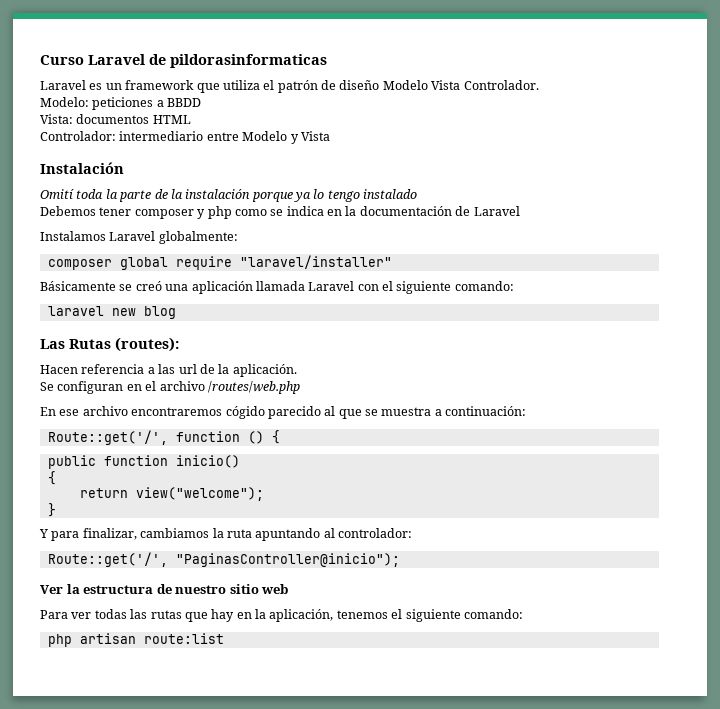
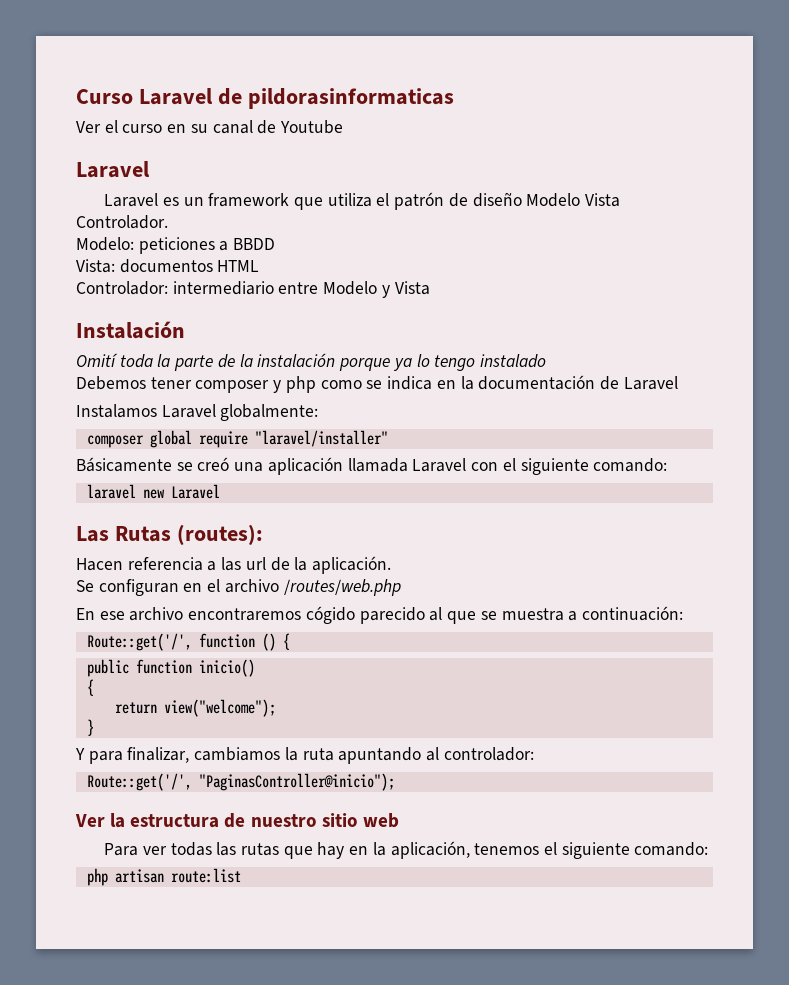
(327, 61) none -> [76,120,344,134] [76,161,150,178] // Ver el curso en su canal de Youtube // Laravel
[143,306,176,319] blog -> [170,484,220,499] Laravel

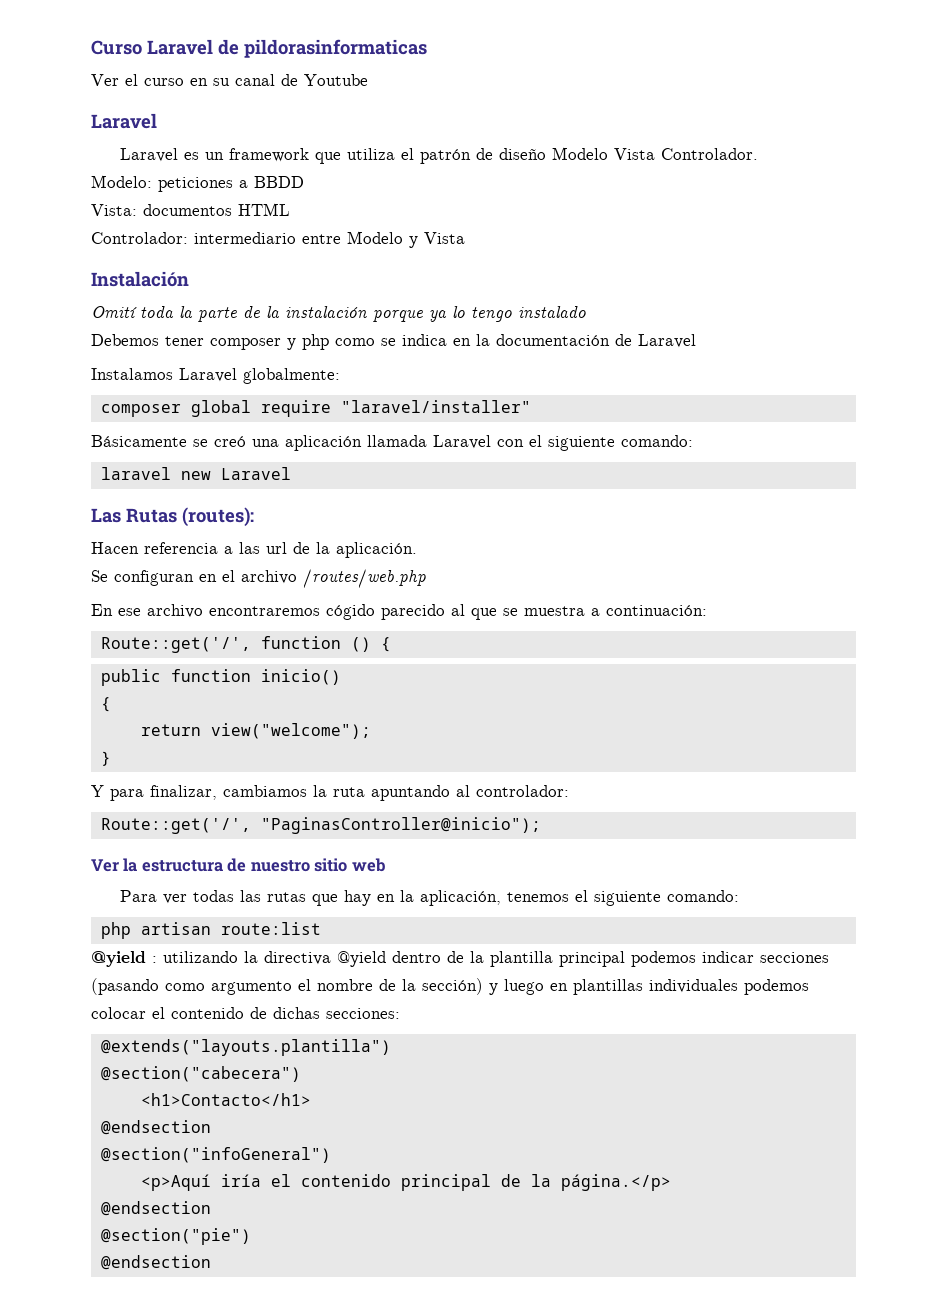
(241, 875) none -> [91,951,829,967] [91,978,809,995] [91,1007,400,1019] [100,1039,391,1056] [100,1066,301,1082] [140,1093,311,1106] [100,1120,211,1135] [100,1147,331,1163] [140,1174,671,1191] [100,1201,211,1216] [100,1228,251,1245] [100,1255,211,1270] // @yield : utilizando la directiva @yield dentro de la plantilla principal podemos indicar secciones (pasando como argumento el nombre de la sección) y luego en plantillas individuales podemos colocar el contenido de dichas secciones: // @extends("layouts.plantilla") // @section("cabecera") // <h1>Contacto</h1> // @endsection // @section("infoGeneral") // <p>Aquí iría el contenido principal de la página.</p> // @endsection // @section("pie") // @endsection

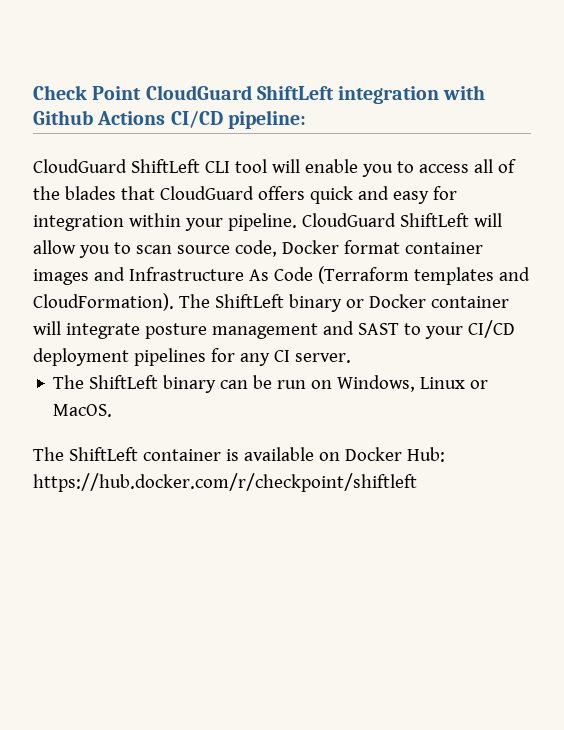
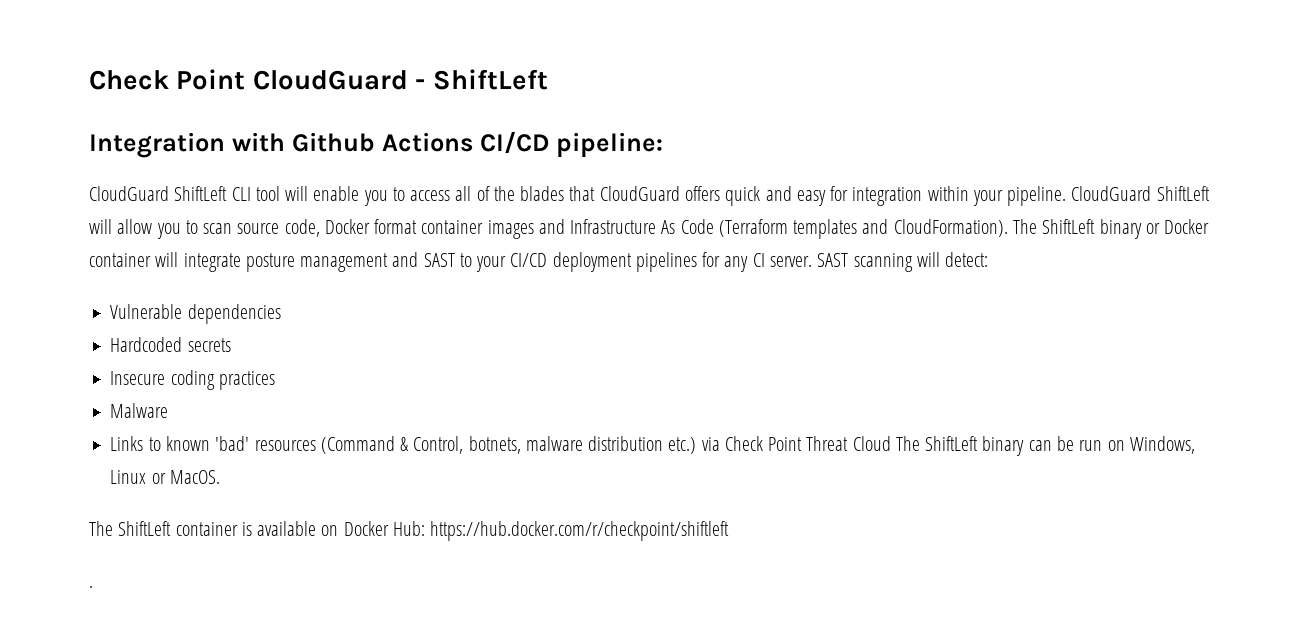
[256,85,440,104] ShiftLeft integration -> [415,69,548,90] [89,132,225,158] - ShiftLeft // Integration
(351, 358) // -> [817,252,989,272] [110,304,281,324] [110,337,231,352] [110,370,275,390] [110,403,169,418] [110,436,891,454] SAST scanning will detect: // Vulnerable dependencies // Hardcoded secrets // Insecure coding practices // Malware // Links to known 'bad' resources (Command & Control, botnets, malware distribution etc.) via Check Point Threat Cloud
(417, 482) none -> [89,585,93,588] // .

+ + + +

# Assignment
Each line holding "none" should be copied from the material above.

# Result for this exercise
(327, 61) none -> [76,120,344,134] [76,161,150,178] // Ver el curso en su canal de Youtube // Laravel
(241, 875) none -> [91,951,829,967] [91,978,809,995] [91,1007,400,1019] [100,1039,391,1056] [100,1066,301,1082] [140,1093,311,1106] [100,1120,211,1135] [100,1147,331,1163] [140,1174,671,1191] [100,1201,211,1216] [100,1228,251,1245] [100,1255,211,1270] // @yield : utilizando la directiva @yield dentro de la plantilla principal podemos indicar secciones (pasando como argumento el nombre de la sección) y luego en plantillas individuales podemos colocar el contenido de dichas secciones: // @extends("layouts.plantilla") // @section("cabecera") // <h1>Contacto</h1> // @endsection // @section("infoGeneral") // <p>Aquí iría el contenido principal de la página.</p> // @endsection // @section("pie") // @endsection
(417, 482) none -> [89,585,93,588] // .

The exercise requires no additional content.